Ricky Brooks entered his plea quickly. But Wilma Brooks said she was confused about the wording of the statute. She said she admitted to removing the remains, but not to defacing them.
Greene explained that while the statute contained several elements, she was guilty if she committed any one of them.
However, when Wilma Brooks continued to hesitate, Greene angrily said he would not accept her plea, and began to make arrangements for her to go to trial Monday as originally scheduled.
"I don't think this woman wants to plead guilty, and I'm not going to make her plead guilty," he said.
Wilma Brooks' attorney, Loni DeLand, then pleaded with Greene to ask his client once more, arguing that she did indeed understand the plea.
The judge did so, and Wilma Brooks quickly responded, "Guilty."
Federal investigators recovered the infant's mummified remains in June 1992 after serving a search warrant on the Brookses' Vernal business. The body, still strapped to a cradleboard, had been stuffed into a garbage bag and placed in a cardboard box.
The Brookses were arrested March 17, 1993. According to court records, they led authorities to an alcove overlooking Red Fleet Reservoir, just north of Vernal, where additional pieces of hide and sticks believed to be pieces of the cradleboard were found. Ten bones, all belonging to the infant, also were found.
It was the first time such remains had been found in the Uintah Basin, authorities said.
Experts determined the remains were about 1,250 years old.

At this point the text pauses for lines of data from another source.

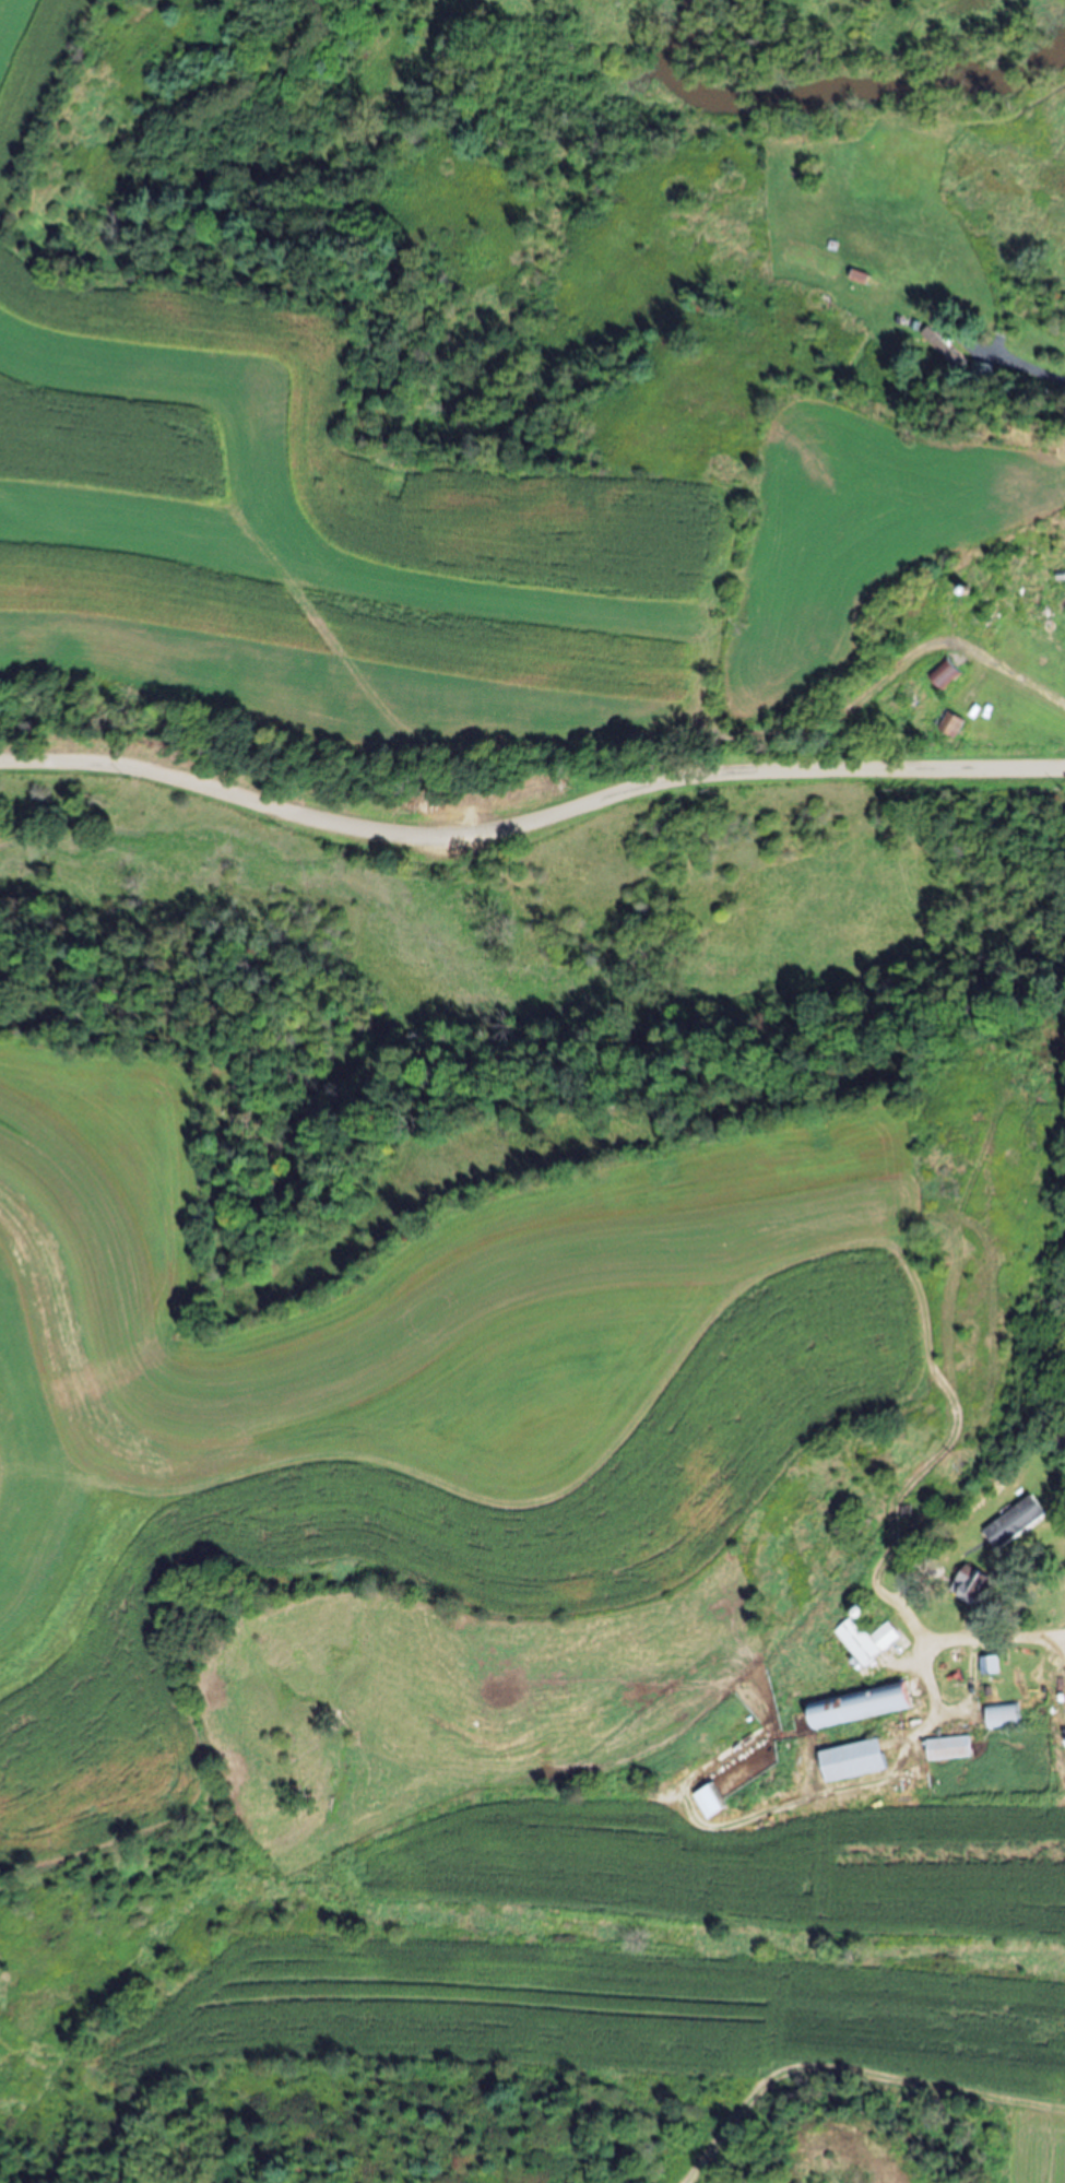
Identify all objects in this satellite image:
river: (828, 91)
building: (862, 277)
building: (1061, 604)
building: (947, 676)
road: (530, 820)
building: (1015, 1523)
building: (973, 1586)
building: (868, 1641)
building: (991, 1665)
building: (860, 1706)
building: (1004, 1716)
building: (950, 1748)
building: (854, 1761)
building: (712, 1800)

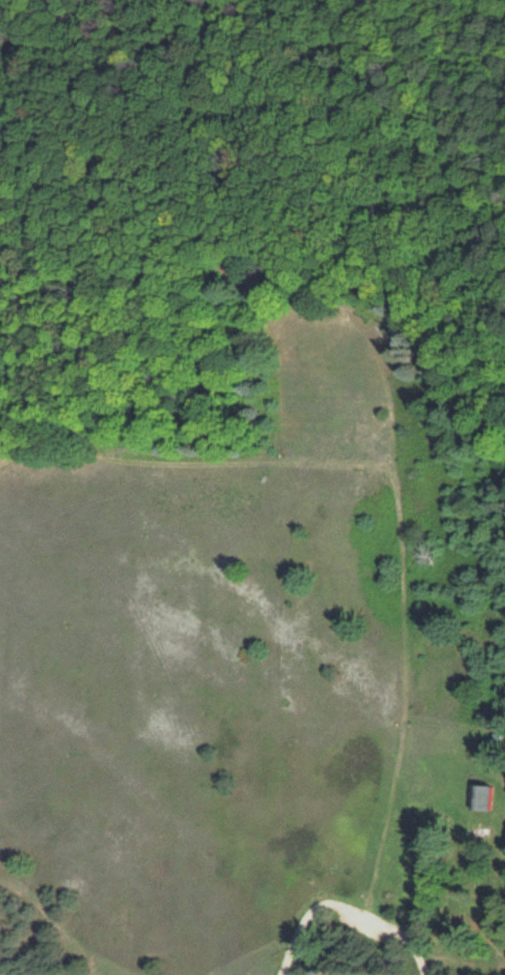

They also analyzed bone, did genetic testing on DNA from bone and skin tissue, looked at the weaving techniques on the cradleboard and examined the soil. The samples of wood and hide were radiocarbon dated to between 619 A.D. and 894 A.D.
The excavation of the remains was particularly disturbing to members of the Ute Tribe. In a letter to a federal prosecutor, tribal elder Clifford H. Duncan said it "deeply disturbs us when a grave is disturbed for the mere purpose of exploration or exploitation, whether it be for monetary reasons or scientific purposes."